__What the exercise asks__. Search for the word "code" in the entries. Each line that holds it should be copied.

(Collected data)

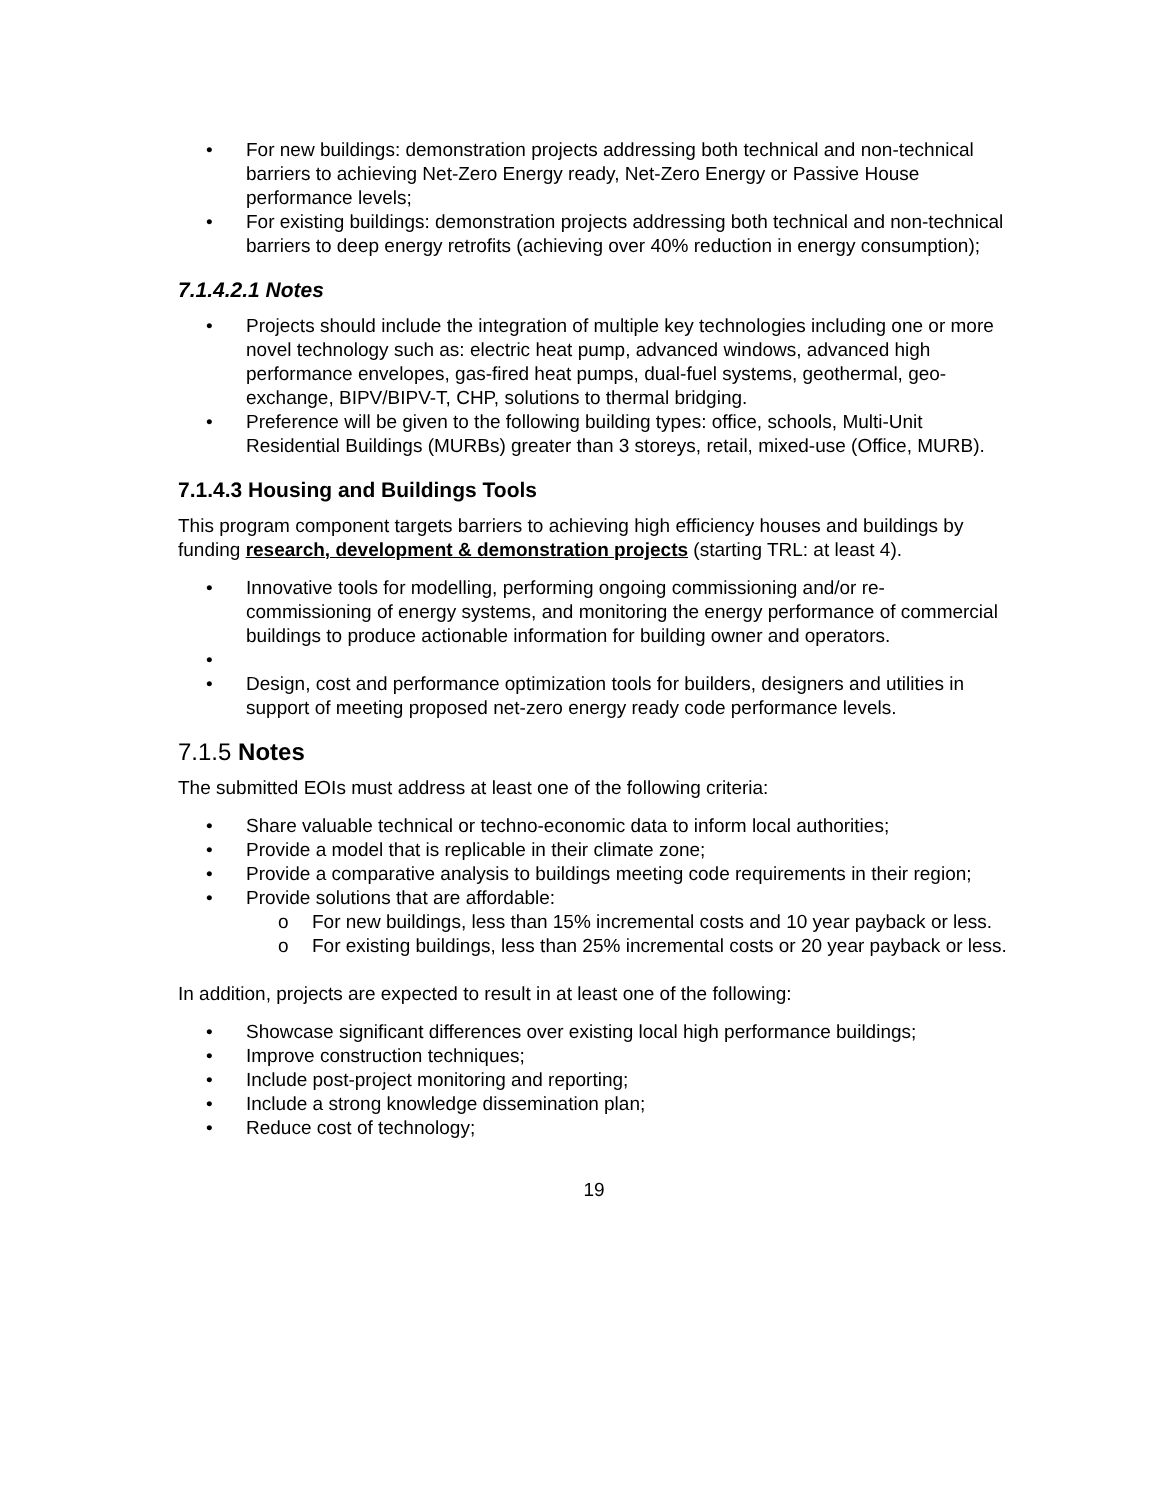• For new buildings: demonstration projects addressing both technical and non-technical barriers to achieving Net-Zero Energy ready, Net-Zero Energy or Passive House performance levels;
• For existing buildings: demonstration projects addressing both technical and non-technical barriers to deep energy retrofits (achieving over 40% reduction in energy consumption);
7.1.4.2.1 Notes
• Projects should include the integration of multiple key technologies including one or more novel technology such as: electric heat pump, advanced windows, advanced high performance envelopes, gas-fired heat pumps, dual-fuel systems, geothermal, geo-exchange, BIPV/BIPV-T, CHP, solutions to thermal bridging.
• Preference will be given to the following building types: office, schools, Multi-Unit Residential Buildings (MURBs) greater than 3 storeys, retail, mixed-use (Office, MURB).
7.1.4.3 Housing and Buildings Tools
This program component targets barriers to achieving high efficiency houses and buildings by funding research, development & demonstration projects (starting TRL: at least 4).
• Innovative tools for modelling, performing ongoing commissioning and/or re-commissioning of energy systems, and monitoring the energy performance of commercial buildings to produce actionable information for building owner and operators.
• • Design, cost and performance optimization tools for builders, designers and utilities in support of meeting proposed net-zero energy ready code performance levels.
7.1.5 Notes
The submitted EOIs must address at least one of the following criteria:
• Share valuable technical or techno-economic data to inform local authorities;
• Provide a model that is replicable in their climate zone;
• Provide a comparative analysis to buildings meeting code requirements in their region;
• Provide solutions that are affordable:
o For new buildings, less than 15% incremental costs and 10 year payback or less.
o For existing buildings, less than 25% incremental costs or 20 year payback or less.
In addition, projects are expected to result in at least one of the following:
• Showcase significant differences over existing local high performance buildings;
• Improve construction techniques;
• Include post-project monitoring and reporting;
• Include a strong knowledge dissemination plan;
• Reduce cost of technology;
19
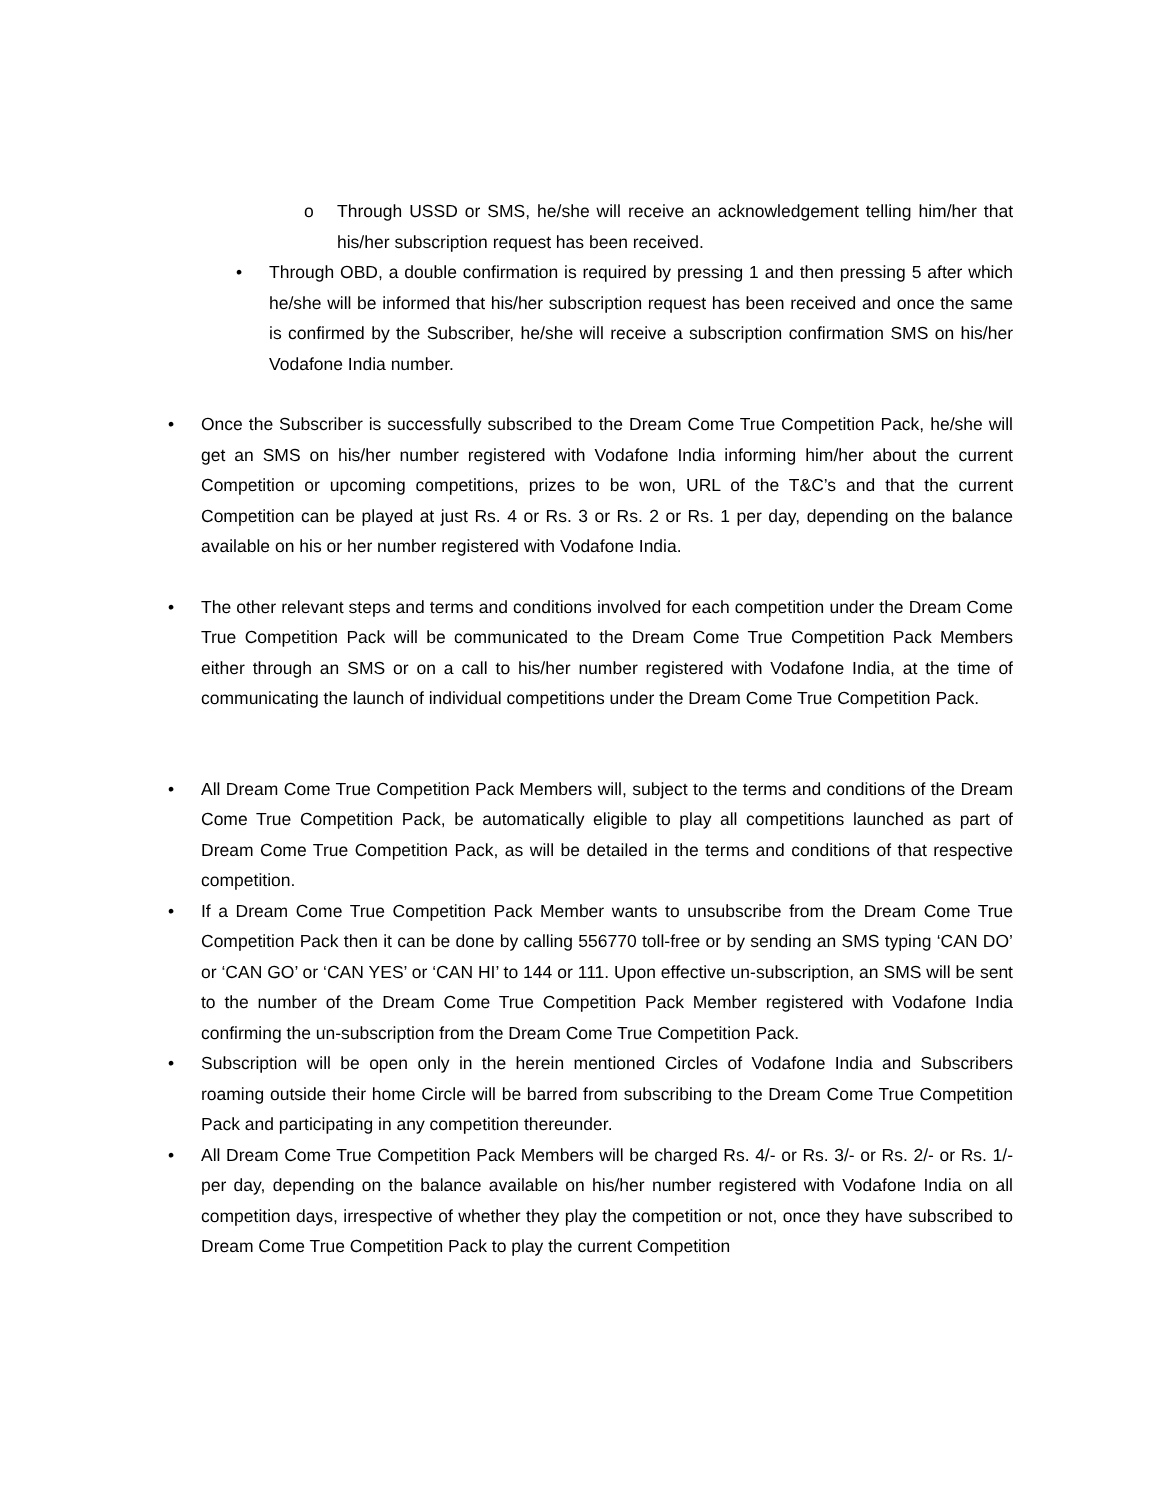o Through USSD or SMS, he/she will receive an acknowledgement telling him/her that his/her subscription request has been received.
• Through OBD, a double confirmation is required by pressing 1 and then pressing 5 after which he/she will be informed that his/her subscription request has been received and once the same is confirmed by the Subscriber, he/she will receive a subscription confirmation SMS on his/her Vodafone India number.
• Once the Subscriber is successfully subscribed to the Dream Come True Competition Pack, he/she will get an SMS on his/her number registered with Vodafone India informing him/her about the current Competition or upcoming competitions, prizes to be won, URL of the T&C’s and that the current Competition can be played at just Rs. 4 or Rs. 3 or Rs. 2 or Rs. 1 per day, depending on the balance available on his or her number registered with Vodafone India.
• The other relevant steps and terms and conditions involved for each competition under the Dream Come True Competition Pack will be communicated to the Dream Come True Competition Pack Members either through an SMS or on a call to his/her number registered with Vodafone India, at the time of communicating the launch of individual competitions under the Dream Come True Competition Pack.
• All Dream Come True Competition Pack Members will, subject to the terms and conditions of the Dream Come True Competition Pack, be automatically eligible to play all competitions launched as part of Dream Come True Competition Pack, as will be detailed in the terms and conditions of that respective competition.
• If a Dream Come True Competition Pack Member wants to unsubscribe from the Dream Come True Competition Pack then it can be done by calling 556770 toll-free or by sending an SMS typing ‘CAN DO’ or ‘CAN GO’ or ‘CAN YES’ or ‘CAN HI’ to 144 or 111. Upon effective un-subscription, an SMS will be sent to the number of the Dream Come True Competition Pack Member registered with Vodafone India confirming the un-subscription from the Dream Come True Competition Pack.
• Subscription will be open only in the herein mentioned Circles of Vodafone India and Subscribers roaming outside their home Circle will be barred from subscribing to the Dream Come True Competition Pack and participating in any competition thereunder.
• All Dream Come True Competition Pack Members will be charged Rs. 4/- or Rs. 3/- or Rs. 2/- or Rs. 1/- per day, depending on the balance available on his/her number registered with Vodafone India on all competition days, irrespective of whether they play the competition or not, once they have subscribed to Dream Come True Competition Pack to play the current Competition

__Exercise output__.
• • Design, cost and performance optimization tools for builders, designers and utilities in support of meeting proposed net-zero energy ready code performance levels.
• Provide a comparative analysis to buildings meeting code requirements in their region;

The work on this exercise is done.